== Énoncé de l'exercice ==
Pouvez-vous recopier mot pour mot chaque ligne des fiches ci-dessous, sans rien y changer ?

== Données fournies ==
========================================================================

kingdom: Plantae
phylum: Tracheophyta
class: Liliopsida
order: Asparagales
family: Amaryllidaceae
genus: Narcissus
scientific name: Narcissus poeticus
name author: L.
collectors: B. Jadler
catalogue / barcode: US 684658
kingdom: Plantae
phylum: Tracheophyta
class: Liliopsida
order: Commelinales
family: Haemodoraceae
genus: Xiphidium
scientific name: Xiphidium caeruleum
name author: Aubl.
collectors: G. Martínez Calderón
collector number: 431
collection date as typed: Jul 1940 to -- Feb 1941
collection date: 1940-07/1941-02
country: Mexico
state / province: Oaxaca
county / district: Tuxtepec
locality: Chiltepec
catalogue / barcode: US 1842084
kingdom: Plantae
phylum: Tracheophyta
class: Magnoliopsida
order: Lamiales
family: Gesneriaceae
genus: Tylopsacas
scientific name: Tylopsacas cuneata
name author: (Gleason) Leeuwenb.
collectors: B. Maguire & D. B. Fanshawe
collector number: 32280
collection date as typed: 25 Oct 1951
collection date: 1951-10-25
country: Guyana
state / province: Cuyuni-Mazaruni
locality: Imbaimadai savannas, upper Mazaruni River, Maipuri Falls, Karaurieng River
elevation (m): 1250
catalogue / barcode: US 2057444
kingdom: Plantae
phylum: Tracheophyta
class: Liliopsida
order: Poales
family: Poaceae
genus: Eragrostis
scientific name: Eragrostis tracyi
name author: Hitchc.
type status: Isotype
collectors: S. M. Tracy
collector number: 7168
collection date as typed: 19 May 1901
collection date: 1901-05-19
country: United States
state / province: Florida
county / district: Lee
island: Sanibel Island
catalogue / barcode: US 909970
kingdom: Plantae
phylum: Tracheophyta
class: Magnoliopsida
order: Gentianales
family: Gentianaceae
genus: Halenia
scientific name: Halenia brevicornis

========================================================================

== Corrigé proposé ==
kingdom: Plantae
phylum: Tracheophyta
class: Liliopsida
order: Asparagales
family: Amaryllidaceae
genus: Narcissus
scientific name: Narcissus poeticus
name author: L.
collectors: B. Jadler
catalogue / barcode: US 684658
kingdom: Plantae
phylum: Tracheophyta
class: Liliopsida
order: Commelinales
family: Haemodoraceae
genus: Xiphidium
scientific name: Xiphidium caeruleum
name author: Aubl.
collectors: G. Martínez Calderón
collector number: 431
collection date as typed: Jul 1940 to -- Feb 1941
collection date: 1940-07/1941-02
country: Mexico
state / province: Oaxaca
county / district: Tuxtepec
locality: Chiltepec
catalogue / barcode: US 1842084
kingdom: Plantae
phylum: Tracheophyta
class: Magnoliopsida
order: Lamiales
family: Gesneriaceae
genus: Tylopsacas
scientific name: Tylopsacas cuneata
name author: (Gleason) Leeuwenb.
collectors: B. Maguire & D. B. Fanshawe
collector number: 32280
collection date as typed: 25 Oct 1951
collection date: 1951-10-25
country: Guyana
state / province: Cuyuni-Mazaruni
locality: Imbaimadai savannas, upper Mazaruni River, Maipuri Falls, Karaurieng River
elevation (m): 1250
catalogue / barcode: US 2057444
kingdom: Plantae
phylum: Tracheophyta
class: Liliopsida
order: Poales
family: Poaceae
genus: Eragrostis
scientific name: Eragrostis tracyi
name author: Hitchc.
type status: Isotype
collectors: S. M. Tracy
collector number: 7168
collection date as typed: 19 May 1901
collection date: 1901-05-19
country: United States
state / province: Florida
county / district: Lee
island: Sanibel Island
catalogue / barcode: US 909970
kingdom: Plantae
phylum: Tracheophyta
class: Magnoliopsida
order: Gentianales
family: Gentianaceae
genus: Halenia
scientific name: Halenia brevicornis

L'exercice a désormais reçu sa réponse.